As discussed in chapter 11, the general patterning of vegetation on serpentine up and down the western North American continent is relatively straightforward. However, many of the distinctive nuances relating to the structure and composition of the vegetation, particularly in comparison to adjacent nonserpentine vegetation have yet to be described. In this chapter we use vegetation as a tool to describe the variation of biotic diversity on serpentine throughout western North America. Vegetation is valuable in this regard because, by describing it, one assembles the information on all plants growing in different patterns in a landscape. This chapter expands on some of the concepts mentioned in chapter 11 and addresses some of the specific questions of interest to ecologists and biologists regarding the influence of serpentine on groups of plant species, using examples from western North America. Western North America provides an excellent template for understanding general questions about serpentine effects on species and vegetation. The broad latitudinal distribution and the local topographic and geologic diversity of serpentine exposures throughout this area produce an array of gradients of temperature, moisture, soil development, disturbance patterns, and day length to produce multiple ecological gradients operating at multiple scales. Also, within western North America a wide number of species from many different genera and families are influenced by serpentine. Vegetation classification is a tool used for several purposes, including efficient communication, data reduction and synthesis, interpretation, and land management and planning.

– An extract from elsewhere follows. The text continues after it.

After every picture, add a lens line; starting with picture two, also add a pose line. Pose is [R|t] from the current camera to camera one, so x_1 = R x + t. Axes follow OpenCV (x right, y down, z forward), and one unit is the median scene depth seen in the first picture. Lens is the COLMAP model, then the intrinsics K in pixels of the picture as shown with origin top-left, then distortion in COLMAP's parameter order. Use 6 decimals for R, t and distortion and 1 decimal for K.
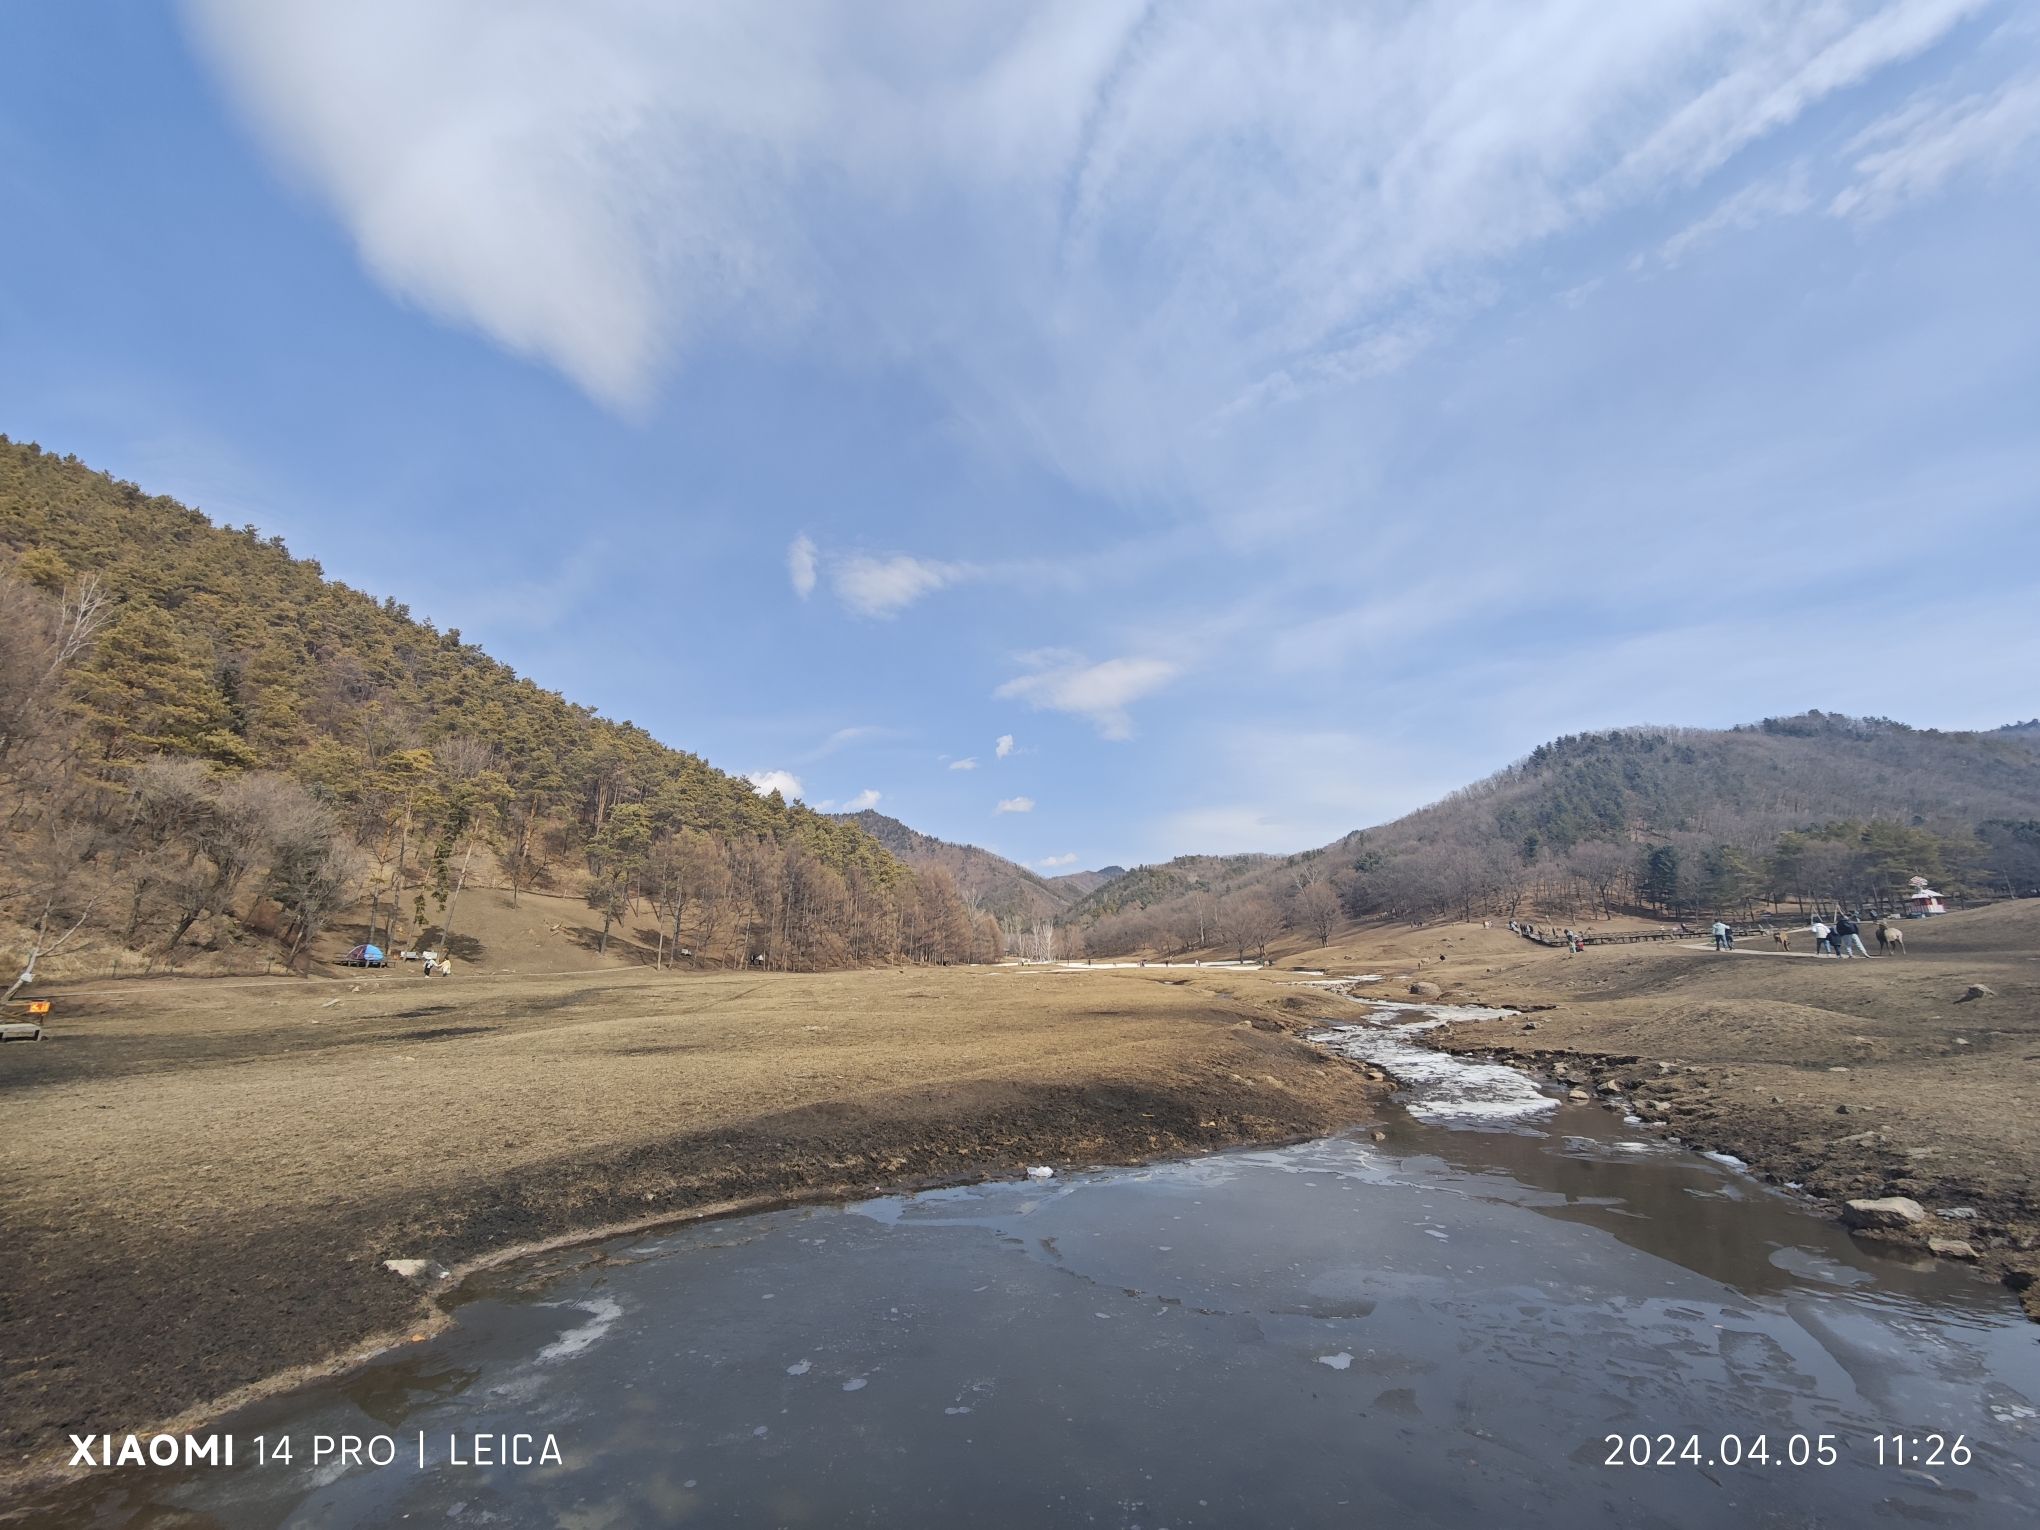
lens RADIAL K [[824.4, 0, 1022.3], [0, 824.4, 783.9], [0, 0, 1]] dist [0.001412, 0.000028]
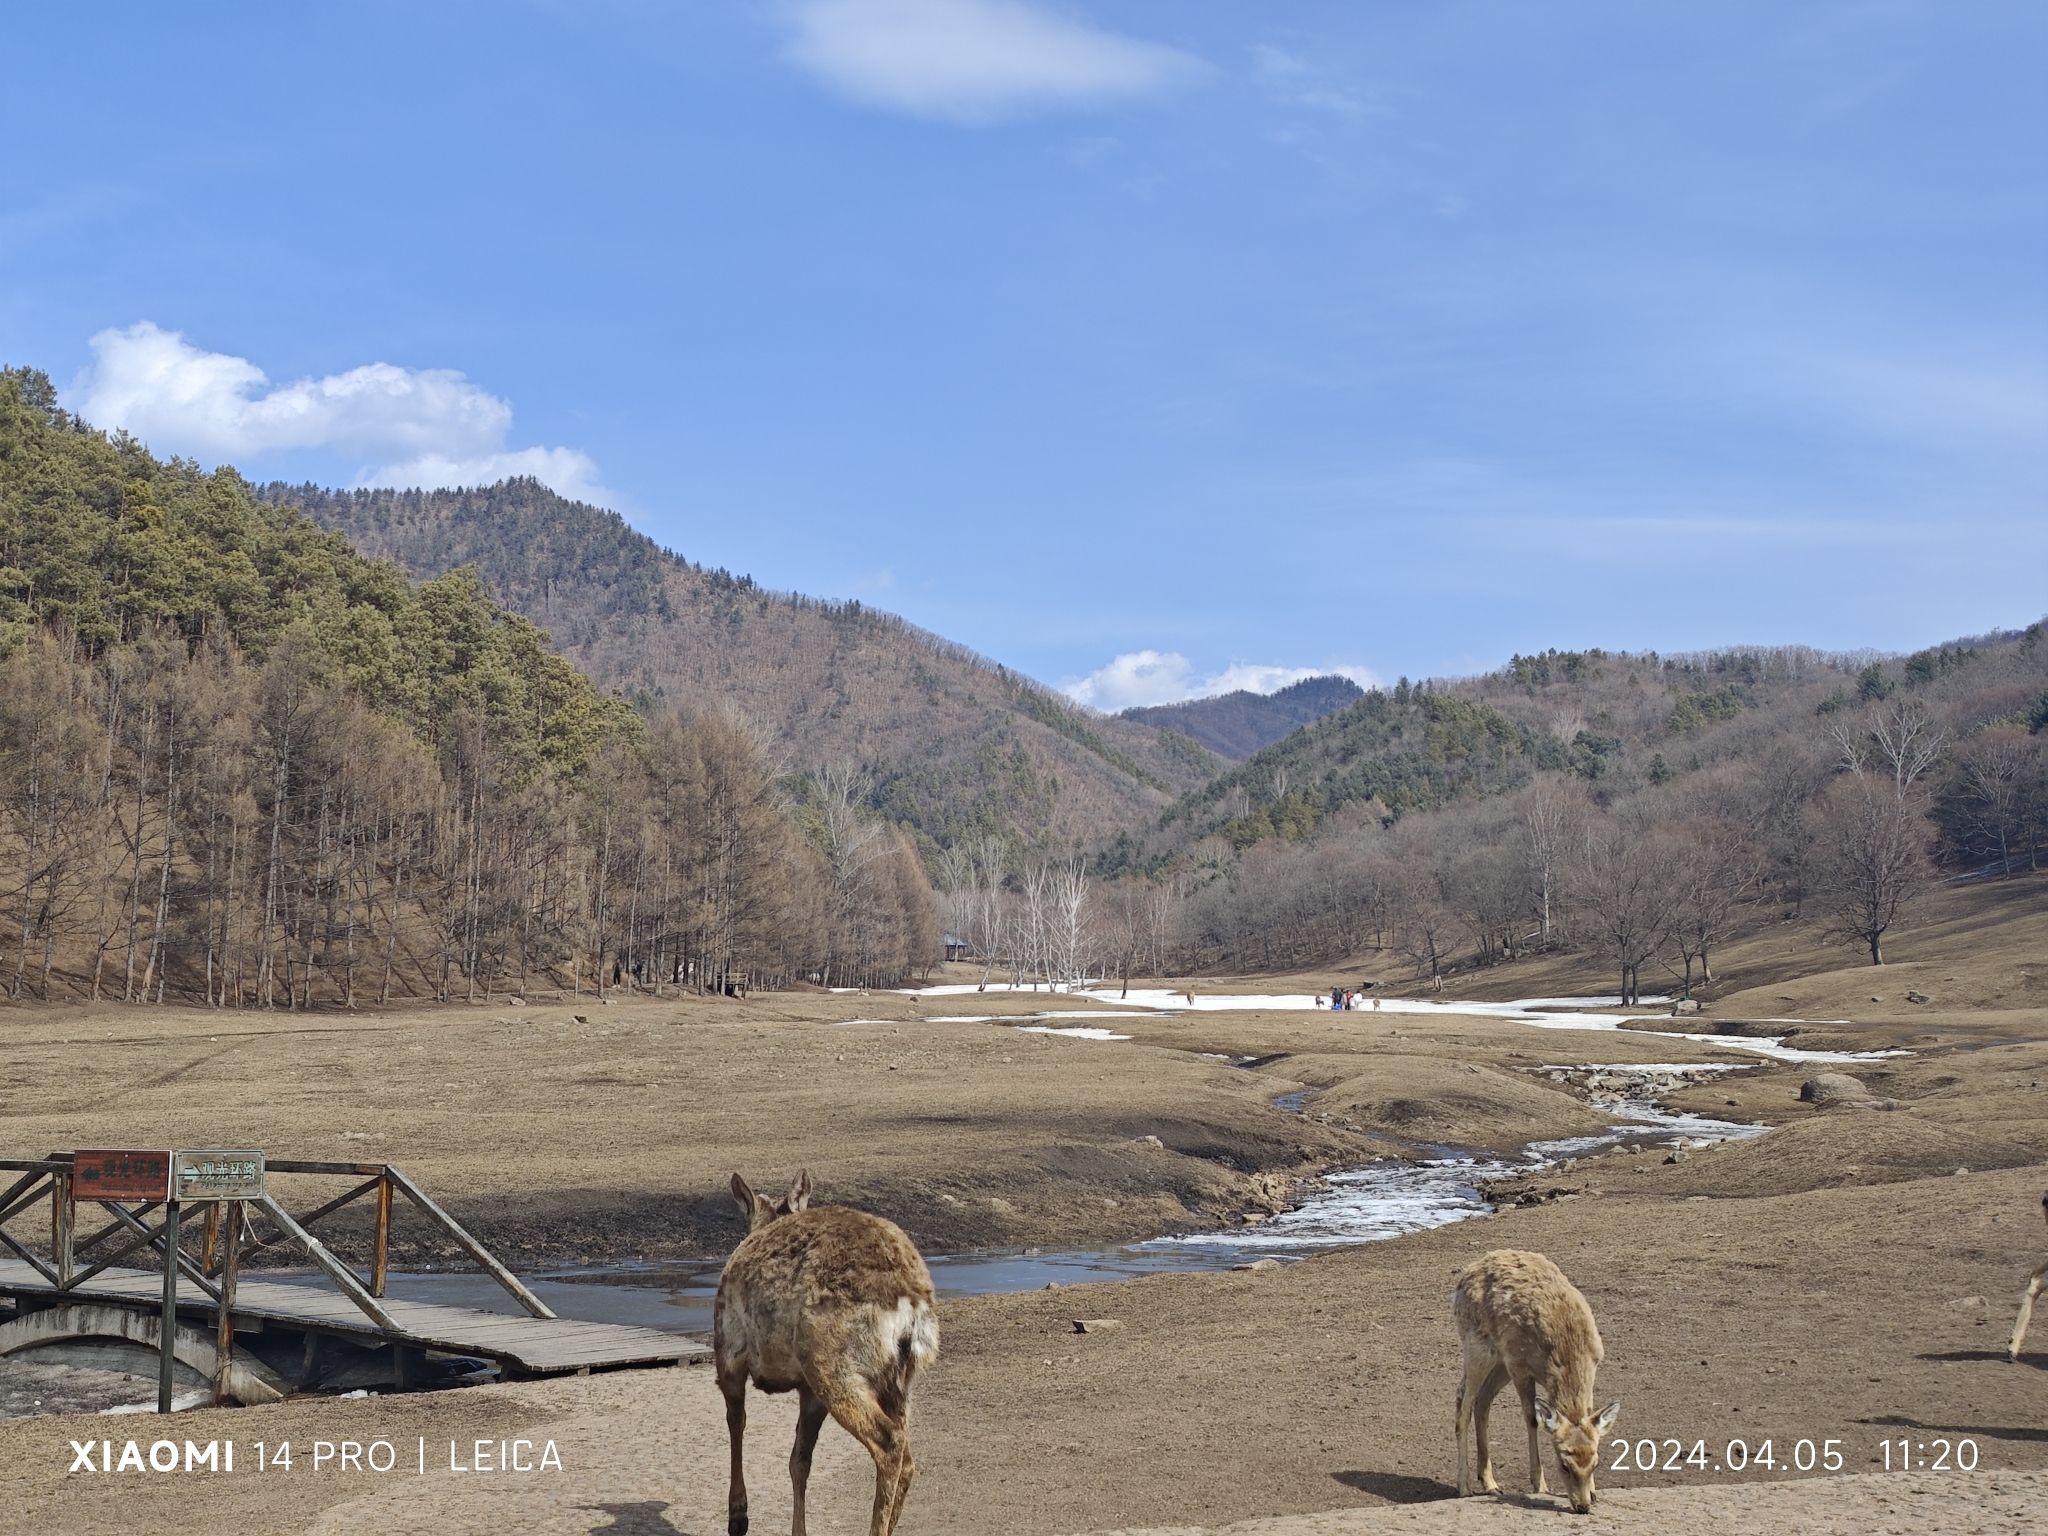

Classifications provide one way of summarizing our knowledge of vegetation patterns. Although there are many different classification concepts, all classifications require the identification of a set of discrete vegetation classes. The fundamental unit of these discrete classes that is identifiable in the field is the stand. A stand is defined by two main unifying characteristics (CNPS 2003): 1. It has compositional integrity. Throughout the site, the combination of plant species is similar. The stand is differentiated from adjacent stands by a shift in plant species composition that may be abrupt or indistinct. That shift relates to a concomitant shift in certain ecological features such as temperature, moisture, or soil fertility that maintain control over the plant species composition.